Quelques heures auparavant, une nouvelle attaque visant deux villages essentiellement dogons du secteur de Bankass, plus au sud, faisait au moins deux morts et des blessés, selon un élu local et une source de sécurité malienne.
'Cycle infernal'
Lors d'une réunion du Conseil de sécurité mercredi, le chef de la Mission de l'ONU au Mali (Minusma), Mahamat Saleh Annadif, a affirmé que "le cycle infernal de la violence devait être arrêté" afin d'éviter que "chacun ne se fasse justice par lui-même". Il a appelé à "une accélération de la maîtrise de l'action sécuritaire" de la part du gouvernement.

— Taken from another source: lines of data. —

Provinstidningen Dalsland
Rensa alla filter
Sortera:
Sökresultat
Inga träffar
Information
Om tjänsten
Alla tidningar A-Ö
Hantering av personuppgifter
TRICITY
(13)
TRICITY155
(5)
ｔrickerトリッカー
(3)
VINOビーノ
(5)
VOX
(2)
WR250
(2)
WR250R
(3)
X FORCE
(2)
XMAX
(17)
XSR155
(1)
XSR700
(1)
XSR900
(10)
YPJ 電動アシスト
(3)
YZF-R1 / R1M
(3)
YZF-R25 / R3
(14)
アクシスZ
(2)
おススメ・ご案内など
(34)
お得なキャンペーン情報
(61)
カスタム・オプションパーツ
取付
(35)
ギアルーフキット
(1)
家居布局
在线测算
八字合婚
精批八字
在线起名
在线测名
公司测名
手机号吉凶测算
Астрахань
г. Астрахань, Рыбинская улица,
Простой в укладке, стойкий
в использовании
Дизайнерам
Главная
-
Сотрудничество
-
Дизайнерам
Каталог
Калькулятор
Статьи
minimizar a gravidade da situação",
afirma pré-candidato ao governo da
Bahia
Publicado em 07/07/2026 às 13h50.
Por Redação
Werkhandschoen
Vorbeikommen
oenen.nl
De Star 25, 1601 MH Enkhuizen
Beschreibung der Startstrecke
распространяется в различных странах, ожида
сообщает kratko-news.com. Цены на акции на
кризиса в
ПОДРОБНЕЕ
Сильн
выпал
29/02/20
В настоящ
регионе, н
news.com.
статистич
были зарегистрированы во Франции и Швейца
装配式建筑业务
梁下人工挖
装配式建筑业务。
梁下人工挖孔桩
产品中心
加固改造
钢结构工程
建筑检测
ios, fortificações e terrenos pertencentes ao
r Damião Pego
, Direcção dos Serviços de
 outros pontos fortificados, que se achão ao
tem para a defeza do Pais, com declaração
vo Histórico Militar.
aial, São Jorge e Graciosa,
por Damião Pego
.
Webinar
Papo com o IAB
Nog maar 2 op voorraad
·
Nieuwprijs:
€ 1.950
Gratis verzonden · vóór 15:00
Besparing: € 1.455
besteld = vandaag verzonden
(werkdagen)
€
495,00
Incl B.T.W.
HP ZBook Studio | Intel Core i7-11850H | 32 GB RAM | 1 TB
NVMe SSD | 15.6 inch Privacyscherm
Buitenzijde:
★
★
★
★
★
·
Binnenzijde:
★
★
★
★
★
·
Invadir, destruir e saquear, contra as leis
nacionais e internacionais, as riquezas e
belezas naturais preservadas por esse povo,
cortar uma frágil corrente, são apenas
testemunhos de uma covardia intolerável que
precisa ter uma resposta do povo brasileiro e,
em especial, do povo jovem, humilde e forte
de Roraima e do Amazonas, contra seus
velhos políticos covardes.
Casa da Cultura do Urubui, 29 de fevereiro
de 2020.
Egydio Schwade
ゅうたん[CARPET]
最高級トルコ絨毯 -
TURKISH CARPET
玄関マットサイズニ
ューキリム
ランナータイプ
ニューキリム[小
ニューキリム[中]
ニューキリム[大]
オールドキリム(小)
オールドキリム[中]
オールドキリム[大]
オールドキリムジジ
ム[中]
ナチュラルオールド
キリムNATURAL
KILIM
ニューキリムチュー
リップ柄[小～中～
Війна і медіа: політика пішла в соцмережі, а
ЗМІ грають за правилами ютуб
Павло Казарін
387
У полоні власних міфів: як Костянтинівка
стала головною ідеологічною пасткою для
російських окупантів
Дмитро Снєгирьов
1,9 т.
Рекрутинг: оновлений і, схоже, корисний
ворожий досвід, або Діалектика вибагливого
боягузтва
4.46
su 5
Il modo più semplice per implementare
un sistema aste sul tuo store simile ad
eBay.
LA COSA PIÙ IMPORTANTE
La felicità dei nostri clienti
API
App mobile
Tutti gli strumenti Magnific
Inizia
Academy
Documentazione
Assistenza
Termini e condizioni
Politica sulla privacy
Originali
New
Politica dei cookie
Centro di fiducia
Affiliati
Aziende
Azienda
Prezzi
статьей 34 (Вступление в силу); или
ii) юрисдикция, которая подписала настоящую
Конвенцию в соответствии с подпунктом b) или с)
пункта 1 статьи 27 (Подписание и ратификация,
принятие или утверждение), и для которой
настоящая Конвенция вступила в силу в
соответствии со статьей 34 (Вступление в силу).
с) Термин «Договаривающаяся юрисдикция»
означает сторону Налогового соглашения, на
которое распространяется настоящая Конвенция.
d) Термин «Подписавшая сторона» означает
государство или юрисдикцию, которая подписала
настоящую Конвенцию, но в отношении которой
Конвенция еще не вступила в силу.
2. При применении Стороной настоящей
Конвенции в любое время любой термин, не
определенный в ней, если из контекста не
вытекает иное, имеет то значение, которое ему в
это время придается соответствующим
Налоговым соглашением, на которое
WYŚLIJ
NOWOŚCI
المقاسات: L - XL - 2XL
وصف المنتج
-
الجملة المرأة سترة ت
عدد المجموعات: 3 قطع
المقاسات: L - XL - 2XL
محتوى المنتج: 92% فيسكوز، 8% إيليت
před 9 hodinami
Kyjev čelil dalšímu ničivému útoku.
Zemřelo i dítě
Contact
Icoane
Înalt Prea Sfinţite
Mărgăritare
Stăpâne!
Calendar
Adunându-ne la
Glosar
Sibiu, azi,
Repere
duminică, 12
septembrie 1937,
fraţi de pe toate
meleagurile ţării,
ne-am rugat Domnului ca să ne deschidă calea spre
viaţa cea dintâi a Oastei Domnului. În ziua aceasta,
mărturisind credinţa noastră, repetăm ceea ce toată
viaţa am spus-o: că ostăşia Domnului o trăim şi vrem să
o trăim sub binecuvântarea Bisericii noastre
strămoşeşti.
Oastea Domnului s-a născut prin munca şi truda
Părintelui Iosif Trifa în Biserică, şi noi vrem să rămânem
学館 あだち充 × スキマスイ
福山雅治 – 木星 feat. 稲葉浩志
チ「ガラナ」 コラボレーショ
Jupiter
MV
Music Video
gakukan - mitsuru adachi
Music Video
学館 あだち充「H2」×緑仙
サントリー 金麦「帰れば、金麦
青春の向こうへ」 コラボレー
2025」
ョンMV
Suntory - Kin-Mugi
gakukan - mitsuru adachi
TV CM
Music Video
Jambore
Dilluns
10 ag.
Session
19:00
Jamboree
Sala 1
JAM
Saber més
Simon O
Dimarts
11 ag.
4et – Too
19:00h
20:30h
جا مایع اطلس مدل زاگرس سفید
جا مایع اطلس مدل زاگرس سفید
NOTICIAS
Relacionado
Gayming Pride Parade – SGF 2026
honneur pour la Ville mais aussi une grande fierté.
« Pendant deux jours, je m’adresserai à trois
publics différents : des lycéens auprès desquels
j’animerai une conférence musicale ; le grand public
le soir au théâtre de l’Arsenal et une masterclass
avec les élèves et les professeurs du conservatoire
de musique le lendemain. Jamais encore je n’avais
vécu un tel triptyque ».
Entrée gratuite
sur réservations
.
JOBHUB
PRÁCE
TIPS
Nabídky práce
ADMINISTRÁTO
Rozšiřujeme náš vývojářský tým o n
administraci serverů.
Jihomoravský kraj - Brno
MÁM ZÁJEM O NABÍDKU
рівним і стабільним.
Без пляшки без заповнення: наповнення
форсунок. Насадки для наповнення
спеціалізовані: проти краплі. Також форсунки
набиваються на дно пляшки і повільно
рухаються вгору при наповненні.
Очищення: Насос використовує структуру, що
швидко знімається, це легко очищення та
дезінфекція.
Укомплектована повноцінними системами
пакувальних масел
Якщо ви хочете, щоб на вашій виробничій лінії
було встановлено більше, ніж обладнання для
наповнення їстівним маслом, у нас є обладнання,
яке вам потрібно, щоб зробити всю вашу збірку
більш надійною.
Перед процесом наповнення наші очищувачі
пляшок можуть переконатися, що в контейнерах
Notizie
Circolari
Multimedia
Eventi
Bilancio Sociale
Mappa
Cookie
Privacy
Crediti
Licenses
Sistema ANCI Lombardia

Le ministre malien des Affaires étrangères, Tiébilé Dramé, a pour sa part réclamé "une présence accrue" des Casques bleus de la Minusma dans le centre du pays.
"Cette présence accrue est la condition du succès du processus politique que nous allons engager dans les prochains jours", a ajouté M. Dramé, sans autre précision.
Selon Baba Dakono, chercheur à Bamako pour l'Institut d'études de sécurité sur l'Afrique (ISS), "le désarmement des acteurs non étatiques, qu'ils soient des milices, des groupes d'autodéfense ou même des individus, est indispensable pour pacifier la zone".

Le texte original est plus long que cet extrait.